Figura 7 - Esclerostomia com punch

Figura 7- Esclerostomia com punch

·         Iridectomia larga na base e curta em comprimento.

·         Utilização de suturas esclerais adicionais ditas ajustáveis/removíveis. Na Trab MSS, e ao contrário da Trab Conv, para além das duas suturas fixas, realizam-se mais duas suturas agora ajustáveis/removíveis, nos dois lados do flap segundo trajeto representado (Fig. 8). Inicia-se na esclera paralela ao flap (passo 1), segue um trajeto transescleral/transcorneano (não transfixivo), sai na córnea e volta a entrar na córnea um pouco ao lado (passo 2), segue de novo um trajeto transcorneano, e posteriormente por baixo do flap, até metade do flap junto ao bordo lateral. Volta a entrar na esclera, um pouco à frente, criando uma ansa (passo 3), atravessa a espessura do flap e entra na esclera adjacente saindo a alguns mm ao lado bordo lateral (passo 4). Dá-se quatro laçadas e aperta-se. O grau de aperto é determinado pela quantidade de HA que passa por baixo do flap (ideal – ligeiro ‘ooze’) usando uma microesponja (Fig.9 - VÍDEO). 

Figura 8 - Esquema de suturas ajustáveis

Figura 8- Esquema de suturas ajustáveis

 

Figura 9- Sutura ajustável

Estas suturas têm a vantagem de poderem ser ajustadas/removidas no pós-operatório, caso a PIO seja superior a 15 mmHg9,10. Este ajuste pode ser feito sob anestesia local, à lâmpada de fenda, com uma pinça de bordos rombos, pressionado o nó e fazendo pequenos movimentos laterais de 1mm, ou em direção à córnea. Alternativamente, pode cortar-se a sutura na sua passagem à córnea, e simplesmente puxar e removê-la. No caso de se utilizar MMC, este passo não deve ser feito antes do 1º mês pós-operatório. O ajustamento/remoção do ponto só é eficaz enquanto não houver grande cicatrização (primeiras 3 semanas) podendo-se estender até 8 semanas se usarmos MMC11–13.

·         Encerramento conjuntival. Existem várias formas de proceder ao encerramento da conjuntiva: 2 pontos nas extremidades da incisão conjuntival14(por vezes complementado por ponto “paranoia” a meia distância10), sutura contínua justa límbica, ou pontos ancorados a sulcos corneanos. Tendo os autores experimentado as diferentes modalidades de encerramento, não tendo notado diferenças em termos de estanquicidade, optamos pela primeira solução por ser a menos morosa.

Concluindo… Como fazer a transição da Trab Conv para a Trab MSS?
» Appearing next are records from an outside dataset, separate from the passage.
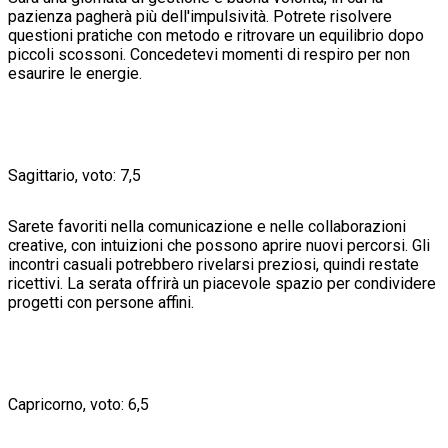
pazienza pagherà più dell'impulsività. Potrete risolvere
questioni pratiche con metodo e ritrovare un equilibrio dopo
piccoli scossoni. Concedetevi momenti di respiro per non
esaurire le energie.
Sagittario, voto: 7,5
Sarete favoriti nella comunicazione e nelle collaborazioni
creative, con intuizioni che possono aprire nuovi percorsi. Gli
incontri casuali potrebbero rivelarsi preziosi, quindi restate
ricettivi. La serata offrirà un piacevole spazio per condividere
progetti con persone affini.
Capricorno, voto: 6,5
Os principais passos a dar para esta transição são a realização de uma incisão conjuntival de base fórnix com uma extensa disseção subconjuntival, criação de um flap escleral que fica a 0.5-1 mm do limbo, colocação de antifibróticos numa área ampla, utilização de um estabilizador de CA durante a cirurgia (infusão contínua de soro), realização de uma esclerostomia estandardizada com "punch", iridectomia larga na base e curta em comprimento, utilização de suturas esclerais adicionais ditas ajustáveis/removíveis e encerramento conjuntival com 2 pontos nas extremidades da incisão conjuntival.
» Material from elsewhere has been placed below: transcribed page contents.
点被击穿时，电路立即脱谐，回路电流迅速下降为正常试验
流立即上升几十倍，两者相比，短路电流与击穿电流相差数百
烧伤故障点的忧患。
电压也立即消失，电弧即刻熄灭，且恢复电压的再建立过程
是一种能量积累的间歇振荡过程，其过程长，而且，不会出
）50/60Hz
Todas estas pequenas alterações introduzidas com a Trab MSS são de fácil aplicação, rápida aprendizagem e permitem uma maior reprodutibilidade na técnica, garantindo assim uma maior segurança e controlo da pressão intraocular, com menos complicações no pós-operatório, sem utilização de materiais ou dispositivos dispendiosos.